One way to tame a mess, whether it is a child’s room, a woodshop or a swamp of data, is to have a place to put everything. Data standards do this for data. More importantly, they can do this for generative AI systems, allowing us human beings to address many of the legitimate concerns that have arisen since the widespread release of large language models (LLMs) and their host generative AI (Gen AI) systems like OpenAI ChatGPT, Microsoft Copilot™, and Google Bard™.

Data standards represent a contract as to the meaning of the data. Governments and nonprofit organizations have, for decades, produced data standards as part of streamlining the exchange of information across entities public, private, and governmental. In fact, every piece of computer software has some standard for the structure and meaning of data it operates upon, a standard that exists even if just within that single software program. There are great benefits to having a place for everything and everything in its place.

As we step into the era of advanced artificial intelligence, the question arises: do we still need data standards? With the advent of Gen AI, some have speculated that AI systems can make sense of virtually anything, rendering data standards and tagging of data in compliance reports obsolete. This alluring notion, however, does not hold true. In fact, the Age of AI makes data standards more critical than ever before.

First, let's clarify some essential terms. Generative AI, or Gen AI, refers to AI systems capable of independently building knowledge models, even without human guidance. These models can encompass anything from recognizing a cat (or a tumor) in an image, to generating essays and even passing professional exams such as the bar exam.

What sets Gen AI apart is its approach to knowledge representation.
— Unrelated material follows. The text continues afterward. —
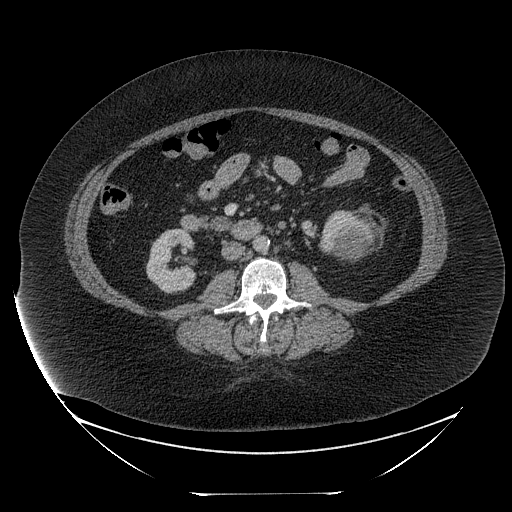
Contrast-enhanced abdominal CT, one axial slice. Position 110 of 205 along the scan axis. Reconstruction kernel STANDARD. 120 kVp. Soft-tissue window (W 400 / L 40 HU). 2.5 mm slice thickness. 512 × 512 image matrix, field of view 500 × 500 mm. Female patient, age 53 years. From the clinical record (not read from this slice): diagnosis: adrenocortical carcinoma; tumour side: left adrenal; tumour size at pathology: 17 cm; Ki-67 index: 20 %; stage (as recorded): 3.
Outlined on this slice (semi-automatically segmented with operator editing):
- mass: bounding box (x1, y1, x2, y2) in pixels: (334, 232, 374, 258)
Instead of relying solely on explicit probabilities, it employs models of probabilities. This seemingly subtle difference is what empowers Gen AI to learn and adapt, and express what appears to us to be creativity. It's the LLM (Large Language Model) aspect of Gen AI, where "language" encompasses almost any form of input that can be fed into a computer. It’s also a paradigm shift in scale. Simply, the enormity of its data resources enables it to do things that are beyond the capabilities of any person. This is a world-changer. It’s no wonder that policymakers are actively working to understand how it works and the needs for federal policy regarding its use.

With such powerful capabilities, why, then, are data standards needed? The answer lies in the alignment problem of artificial intelligence. This problem revolves around ensuring that AI systems, particularly Gen AI, make decisions and behave in ways that align with human values and objectives. News stories about deep fake images and voices, massive scale customized misinformation, and biological weapon creation all generate significant, legitimate concerns. 
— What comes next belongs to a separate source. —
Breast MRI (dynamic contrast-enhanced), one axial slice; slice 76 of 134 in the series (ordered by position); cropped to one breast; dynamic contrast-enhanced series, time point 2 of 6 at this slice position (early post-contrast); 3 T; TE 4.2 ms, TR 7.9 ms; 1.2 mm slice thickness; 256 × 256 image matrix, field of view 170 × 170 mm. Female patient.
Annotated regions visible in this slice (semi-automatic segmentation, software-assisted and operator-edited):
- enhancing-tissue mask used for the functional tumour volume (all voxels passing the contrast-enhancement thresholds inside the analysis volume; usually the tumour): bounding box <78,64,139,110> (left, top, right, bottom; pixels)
But even without ‘bad actors’ AI systems can diverge from desired behavior because they generate recommendations rather than retrieve data from a database. Aligning Gen AI with societal needs goes beyond providing better training data; it involves embedding data standards directly into AI models (in fact, the word “embeddings” is a technical term of art in Gen AI, meant to serve this purpose).
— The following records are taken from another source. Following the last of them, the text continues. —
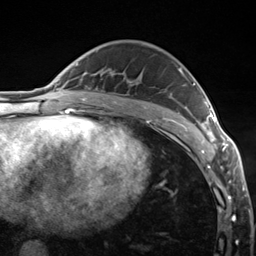
Breast MRI (dynamic contrast-enhanced), one axial slice; position 84 of 124 along the scan axis; cropped to one breast; dynamic contrast-enhanced series, time point 2 of 7 at this slice position (early post-contrast); 3 T; TE 1.8 ms, TR 4.7 ms; 1.3 mm slice thickness; 256 × 256 image matrix, field of view 150 × 150 mm. Female patient.
Structures marked on this image (semi-automatically segmented with operator editing):
- enhancing-tissue mask used for the functional tumour volume (all voxels passing the contrast-enhancement thresholds inside the analysis volume; usually the tumour): bounding box [x1, y1, x2, y2] px = [178, 68, 223, 149]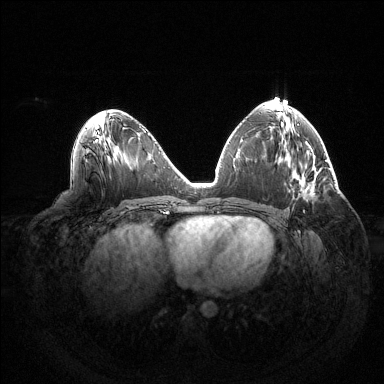
Breast MRI (dynamic contrast-enhanced), one axial slice. Dynamic contrast-enhanced series, time point 2 of 6 at this slice position (early post-contrast). 1.5 T. TE 1.5 ms, TR 4.6 ms. 1.2 mm slice thickness. 384 × 384 image matrix, field of view 420 × 420 mm. Female patient.
Annotated regions visible in this slice (semi-automatic segmentation, software-assisted and operator-edited):
- enhancing-tissue mask used for the functional tumour volume (all voxels passing the contrast-enhancement thresholds inside the analysis volume; usually the tumour): box from (x=303, y=197) to (x=312, y=212) px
Here is a concrete example. Consider self-driving cars. We don't permit these vehicles to veer off course, ignore stop signs, or collide with pedestrians. We don't expect them to "learn" these basics through trial and error. Instead, data standards are embedded into Gen AI models consistent with relevant laws and practices. These standards declare the existence of stop signs, traffic signals, and pedestrians, along with specifications of their meanings and relationships. Applying data standards for cars can be done by embedding relevant data standards into the Gen AI models as they then learn how to operate vehicles in this conceptual space and, eventually, on the road with real cars, real traffic signals, and real pedestrians.

The importance of data standards has long played a role in many other regulatory activities, including financial markets. Regulators define practices and criteria, while bodies like the Financial Accounting Standards Board (FASB) and the Securities and Exchange Commission (SEC) define terms used to describe market activities. Data standards can play a vital role in aligning Gen AI with financial regulations, just as they do for self-driving cars.

In conclusion, data standards are not relics of the past, but rather indispensable tools for shaping the behavior of Gen AI. Data standards are essential for decision-makers, policymakers, and program administrators as federal AI policies are crafted and implemented in the months and years ahead.  

——————————-

Dean Ritz is a Senior Research Fellow at the DATA Foundation, a nonprofit organization whose mission is to improve government, business, and society through open data and evidence-informed public policy.

Kurt Cagle is the Editor In Chief of The Cagle Report, and a domain expert in the development of data standards for enterprise data management, knowledge graphs, and generative AI applications.

Microsoft Copilot is a trademark of Microsoft Corporation. Bard is a trademark of Google LLC.